▶ Prompt:
Using the entries below, output exactly the line containing "For more examples" and all lines that follow it to the end.

▶ Data provided:

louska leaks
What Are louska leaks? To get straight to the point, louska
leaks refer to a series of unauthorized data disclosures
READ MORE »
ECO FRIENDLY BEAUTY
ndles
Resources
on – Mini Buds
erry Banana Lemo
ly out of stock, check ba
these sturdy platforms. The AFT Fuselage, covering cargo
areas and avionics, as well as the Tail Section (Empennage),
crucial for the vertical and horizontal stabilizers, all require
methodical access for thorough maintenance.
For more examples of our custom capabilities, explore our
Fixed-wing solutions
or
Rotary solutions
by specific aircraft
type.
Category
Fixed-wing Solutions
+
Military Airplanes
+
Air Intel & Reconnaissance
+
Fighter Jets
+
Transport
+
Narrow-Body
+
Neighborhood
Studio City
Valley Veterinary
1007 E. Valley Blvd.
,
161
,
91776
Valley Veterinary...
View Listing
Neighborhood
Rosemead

▶ Solution for this task:
For more examples of our custom capabilities, explore our
Fixed-wing solutions
or
Rotary solutions
by specific aircraft
type.
Category
Fixed-wing Solutions
+
Military Airplanes
+
Air Intel & Reconnaissance
+
Fighter Jets
+
Transport
+
Narrow-Body
+
Neighborhood
Studio City
Valley Veterinary
1007 E. Valley Blvd.
,
161
,
91776
Valley Veterinary...
View Listing
Neighborhood
Rosemead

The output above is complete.